Most researchers consider whey protein the standard protein supplement. Because of this, it is common for well-designed studies to have three groups when researching alternative protein sources: the test protein, whey protein, and a placebo carbohydrate group. This helps us to compare both pea and rice protein directly to whey protein.
Pea protein has similar or higher levels of numerous essential amino acids including leucine, isoleucine and valine as noted above. Specifically, they have nearly three times more arginine as whey protein. Multiple studies have shown a similar rate of hypertrophy and strength gain as whey protein supplements, with no significant difference between whey and pea. The similar gains have been attested to the characteristics of both proteins. Protein synthesis is 20% higher after ingesting a protein source high in leucine, when compared to one without leucine. Pea protein has also shown to have similar digestion characteristics as whey. Whey signaled a higher insulin response but both proteins induced a large CCK (cholecystokinin) response suggesting both proteins have a high bioavailability. Numerous researchers have suggested pea protein as an equal alternative in protein supplements marketed for athletes.
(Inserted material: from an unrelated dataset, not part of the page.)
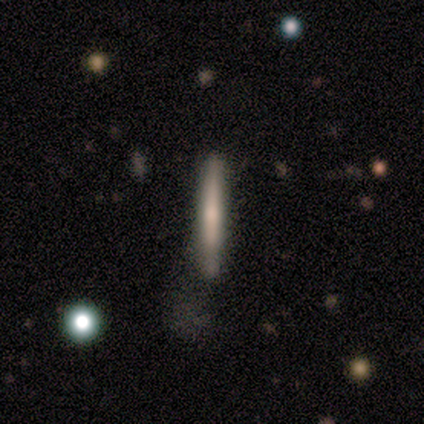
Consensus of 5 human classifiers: Morphology: type=smooth (60%); roundness=cigar-shaped (100%); merging=none (40%).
Rice protein has also shown to compare well to whey protein. It is also high in leucine and has shown to yield similar results in hypertrophy and strength increases as whey protein. Rice protein has four times more arginine than whey protein. Although there are slightly lower levels of leucine in rice protein than whey, it has been demonstrated that there is sufficient levels of the amino acid to optimize muscle growth.
It is important to keep in mind that it is the composition of the nutrient and not just the net protein content that will affect protein balance. Studies have shown that only the essential amino acids can stimulate muscle protein synthesis. Also, the type of protein can significantly affect digestion characteristics which will also affect the rate of muscle protein synthesis as well as the hormonal response post ingestion. This is where most plant based protein supplements fall short. They often lack specific amino acids necessary to stimulate protein synthesis. Furthermore, their PDCAAS score typically is not high enough to make it a good alternative to whey protein. However, combining plant protein sources together in the right ratios offers an amino acid profile that closely approximates whey protein. For example, combining pea protein with rice protein gives the following amino acid profile:
Rice Protein 90% 0.65
Pea Protein 80% 0.78
Rice/Pea Blend (55%/45%) 1.00
Whey Protein 90% 1.00
Furthermore, thanks to technological advancements, when you use a 55/45% blend of rice and pea protein, it is possible to get a PDCAAS score of 1.0 (the highest allowable score by the USDA). This blend compares very favorably with whey protein and can potentially change the game in protein supplementation. Watch for products with this blend to be coming to market soon!